Copy all entries exactly, and wherever an entry holds a picture, leave that picture out.

Stored data entries
******************************

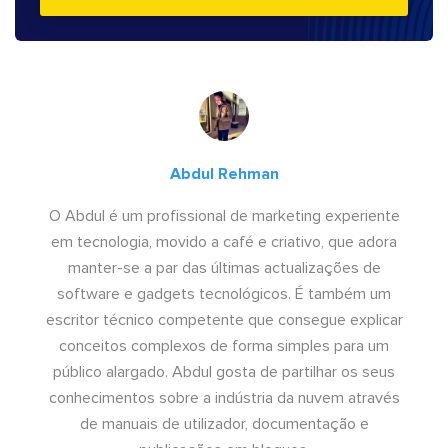
Abdul Rehman
O Abdul é um profissional de marketing experiente
em tecnologia, movido a café e criativo, que adora
manter-se a par das últimas actualizações de
software e gadgets tecnológicos. É também um
escritor técnico competente que consegue explicar
conceitos complexos de forma simples para um
público alargado. Abdul gosta de partilhar os seus
conhecimentos sobre a indústria da nuvem através
de manuais de utilizador, documentação e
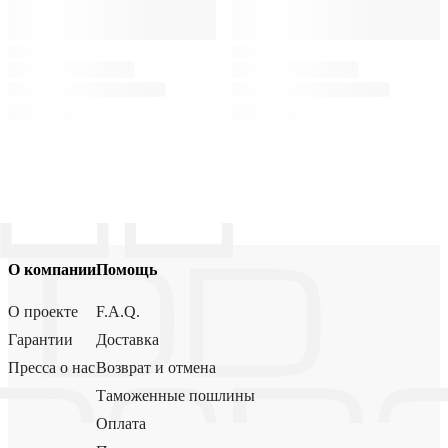
О компании
Помощь
О проекте
F.A.Q.
Гарантии
Доставка
Пресса о нас
Возврат и отмена
Таможенные пошлины
Оплата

******************************

Task solution →
Abdul Rehman
O Abdul é um profissional de marketing experiente
em tecnologia, movido a café e criativo, que adora
manter-se a par das últimas actualizações de
software e gadgets tecnológicos. É também um
escritor técnico competente que consegue explicar
conceitos complexos de forma simples para um
público alargado. Abdul gosta de partilhar os seus
conhecimentos sobre a indústria da nuvem através
de manuais de utilizador, documentação e
О компании
Помощь
О проекте
F.A.Q.
Гарантии
Доставка
Пресса о нас
Возврат и отмена
Таможенные пошлины
Оплата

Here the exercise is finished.